### DETTAGLI DELL'ESERCIZIO
Ricopia parola per parola tutti i record riportati qui sotto, senza cambiare nulla.

### RECORD IN INGRESSO
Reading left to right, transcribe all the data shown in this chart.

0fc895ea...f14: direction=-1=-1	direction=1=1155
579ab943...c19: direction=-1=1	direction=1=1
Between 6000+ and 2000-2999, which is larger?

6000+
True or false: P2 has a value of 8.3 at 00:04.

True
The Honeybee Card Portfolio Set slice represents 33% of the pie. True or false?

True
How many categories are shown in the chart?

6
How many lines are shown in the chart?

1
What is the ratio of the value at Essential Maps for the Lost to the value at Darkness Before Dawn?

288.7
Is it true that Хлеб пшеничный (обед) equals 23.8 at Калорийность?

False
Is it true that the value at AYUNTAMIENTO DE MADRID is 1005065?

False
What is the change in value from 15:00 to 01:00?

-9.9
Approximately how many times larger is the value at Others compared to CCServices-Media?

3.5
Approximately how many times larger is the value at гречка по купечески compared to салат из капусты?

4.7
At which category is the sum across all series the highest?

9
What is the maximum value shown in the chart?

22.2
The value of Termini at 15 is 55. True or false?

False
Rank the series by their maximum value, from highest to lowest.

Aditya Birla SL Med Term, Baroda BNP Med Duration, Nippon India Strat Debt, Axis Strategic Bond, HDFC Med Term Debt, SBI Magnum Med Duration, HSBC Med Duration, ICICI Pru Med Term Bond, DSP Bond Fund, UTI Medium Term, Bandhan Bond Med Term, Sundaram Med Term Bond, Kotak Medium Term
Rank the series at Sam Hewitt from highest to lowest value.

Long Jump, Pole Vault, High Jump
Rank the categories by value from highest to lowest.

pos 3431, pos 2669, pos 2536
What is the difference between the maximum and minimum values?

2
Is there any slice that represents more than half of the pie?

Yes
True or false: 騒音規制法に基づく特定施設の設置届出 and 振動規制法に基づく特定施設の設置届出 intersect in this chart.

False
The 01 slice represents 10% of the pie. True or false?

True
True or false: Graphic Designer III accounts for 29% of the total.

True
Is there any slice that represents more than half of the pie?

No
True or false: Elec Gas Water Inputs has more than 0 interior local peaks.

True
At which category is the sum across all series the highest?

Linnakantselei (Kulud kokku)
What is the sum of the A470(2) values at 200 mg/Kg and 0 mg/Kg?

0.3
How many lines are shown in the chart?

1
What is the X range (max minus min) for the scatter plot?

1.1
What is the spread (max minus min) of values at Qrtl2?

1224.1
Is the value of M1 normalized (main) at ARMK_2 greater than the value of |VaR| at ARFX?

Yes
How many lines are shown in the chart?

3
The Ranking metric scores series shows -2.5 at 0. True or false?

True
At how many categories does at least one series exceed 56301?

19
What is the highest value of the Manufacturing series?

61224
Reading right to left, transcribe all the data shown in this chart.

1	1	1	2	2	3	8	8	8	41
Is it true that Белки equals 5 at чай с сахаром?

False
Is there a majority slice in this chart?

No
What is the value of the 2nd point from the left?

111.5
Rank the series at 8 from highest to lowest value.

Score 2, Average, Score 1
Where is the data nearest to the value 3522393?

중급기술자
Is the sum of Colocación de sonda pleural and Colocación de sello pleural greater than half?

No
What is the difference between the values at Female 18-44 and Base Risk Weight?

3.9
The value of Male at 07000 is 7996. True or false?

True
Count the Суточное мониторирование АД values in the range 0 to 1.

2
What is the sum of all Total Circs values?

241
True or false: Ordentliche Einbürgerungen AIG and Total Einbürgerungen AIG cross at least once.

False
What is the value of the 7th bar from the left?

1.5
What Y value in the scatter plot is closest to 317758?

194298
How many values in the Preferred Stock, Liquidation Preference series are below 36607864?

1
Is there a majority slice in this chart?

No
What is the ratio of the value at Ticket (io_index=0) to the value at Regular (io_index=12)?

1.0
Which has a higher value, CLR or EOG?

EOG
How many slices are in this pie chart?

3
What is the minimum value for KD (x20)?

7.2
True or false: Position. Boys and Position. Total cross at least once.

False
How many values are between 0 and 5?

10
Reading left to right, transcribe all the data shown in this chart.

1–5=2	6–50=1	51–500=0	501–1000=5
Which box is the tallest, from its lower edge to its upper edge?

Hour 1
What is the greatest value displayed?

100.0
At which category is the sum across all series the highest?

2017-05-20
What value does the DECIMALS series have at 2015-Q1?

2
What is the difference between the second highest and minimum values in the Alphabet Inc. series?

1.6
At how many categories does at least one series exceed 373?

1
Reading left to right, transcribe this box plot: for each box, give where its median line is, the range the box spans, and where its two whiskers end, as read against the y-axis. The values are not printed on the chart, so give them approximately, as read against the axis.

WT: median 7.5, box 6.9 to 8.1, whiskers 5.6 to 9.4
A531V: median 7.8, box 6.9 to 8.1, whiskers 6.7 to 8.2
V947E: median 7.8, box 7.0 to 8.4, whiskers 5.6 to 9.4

### SOLUZIONE DEL PROBLEMA
Reading left to right, transcribe all the data shown in this chart.

0fc895ea...f14: direction=-1=-1	direction=1=1155
579ab943...c19: direction=-1=1	direction=1=1
Between 6000+ and 2000-2999, which is larger?

6000+
True or false: P2 has a value of 8.3 at 00:04.

True
The Honeybee Card Portfolio Set slice represents 33% of the pie. True or false?

True
How many categories are shown in the chart?

6
How many lines are shown in the chart?

1
What is the ratio of the value at Essential Maps for the Lost to the value at Darkness Before Dawn?

288.7
Is it true that Хлеб пшеничный (обед) equals 23.8 at Калорийность?

False
Is it true that the value at AYUNTAMIENTO DE MADRID is 1005065?

False
What is the change in value from 15:00 to 01:00?

-9.9
Approximately how many times larger is the value at Others compared to CCServices-Media?

3.5
Approximately how many times larger is the value at гречка по купечески compared to салат из капусты?

4.7
At which category is the sum across all series the highest?

9
What is the maximum value shown in the chart?

22.2
The value of Termini at 15 is 55. True or false?

False
Rank the series by their maximum value, from highest to lowest.

Aditya Birla SL Med Term, Baroda BNP Med Duration, Nippon India Strat Debt, Axis Strategic Bond, HDFC Med Term Debt, SBI Magnum Med Duration, HSBC Med Duration, ICICI Pru Med Term Bond, DSP Bond Fund, UTI Medium Term, Bandhan Bond Med Term, Sundaram Med Term Bond, Kotak Medium Term
Rank the series at Sam Hewitt from highest to lowest value.

Long Jump, Pole Vault, High Jump
Rank the categories by value from highest to lowest.

pos 3431, pos 2669, pos 2536
What is the difference between the maximum and minimum values?

2
Is there any slice that represents more than half of the pie?

Yes
True or false: 騒音規制法に基づく特定施設の設置届出 and 振動規制法に基づく特定施設の設置届出 intersect in this chart.

False
The 01 slice represents 10% of the pie. True or false?

True
True or false: Graphic Designer III accounts for 29% of the total.

True
Is there any slice that represents more than half of the pie?

No
True or false: Elec Gas Water Inputs has more than 0 interior local peaks.

True
At which category is the sum across all series the highest?

Linnakantselei (Kulud kokku)
What is the sum of the A470(2) values at 200 mg/Kg and 0 mg/Kg?

0.3
How many lines are shown in the chart?

1
What is the X range (max minus min) for the scatter plot?

1.1
What is the spread (max minus min) of values at Qrtl2?

1224.1
Is the value of M1 normalized (main) at ARMK_2 greater than the value of |VaR| at ARFX?

Yes
How many lines are shown in the chart?

3
The Ranking metric scores series shows -2.5 at 0. True or false?

True
At how many categories does at least one series exceed 56301?

19
What is the highest value of the Manufacturing series?

61224
Reading right to left, transcribe all the data shown in this chart.

1	1	1	2	2	3	8	8	8	41
Is it true that Белки equals 5 at чай с сахаром?

False
Is there a majority slice in this chart?

No
What is the value of the 2nd point from the left?

111.5
Rank the series at 8 from highest to lowest value.

Score 2, Average, Score 1
Where is the data nearest to the value 3522393?

중급기술자
Is the sum of Colocación de sonda pleural and Colocación de sello pleural greater than half?

No
What is the difference between the values at Female 18-44 and Base Risk Weight?

3.9
The value of Male at 07000 is 7996. True or false?

True
Count the Суточное мониторирование АД values in the range 0 to 1.

2
What is the sum of all Total Circs values?

241
True or false: Ordentliche Einbürgerungen AIG and Total Einbürgerungen AIG cross at least once.

False
What is the value of the 7th bar from the left?

1.5
What Y value in the scatter plot is closest to 317758?

194298
How many values in the Preferred Stock, Liquidation Preference series are below 36607864?

1
Is there a majority slice in this chart?

No
What is the ratio of the value at Ticket (io_index=0) to the value at Regular (io_index=12)?

1.0
Which has a higher value, CLR or EOG?

EOG
How many slices are in this pie chart?

3
What is the minimum value for KD (x20)?

7.2
True or false: Position. Boys and Position. Total cross at least once.

False
How many values are between 0 and 5?

10
Reading left to right, transcribe all the data shown in this chart.

1–5=2	6–50=1	51–500=0	501–1000=5
Which box is the tallest, from its lower edge to its upper edge?

Hour 1
What is the greatest value displayed?

100.0
At which category is the sum across all series the highest?

2017-05-20
What value does the DECIMALS series have at 2015-Q1?

2
What is the difference between the second highest and minimum values in the Alphabet Inc. series?

1.6
At how many categories does at least one series exceed 373?

1
Reading left to right, transcribe this box plot: for each box, give where its median line is, the range the box spans, and where its two whiskers end, as read against the y-axis. The values are not printed on the chart, so give them approximately, as read against the axis.

WT: median 7.5, box 6.9 to 8.1, whiskers 5.6 to 9.4
A531V: median 7.8, box 6.9 to 8.1, whiskers 6.7 to 8.2
V947E: median 7.8, box 7.0 to 8.4, whiskers 5.6 to 9.4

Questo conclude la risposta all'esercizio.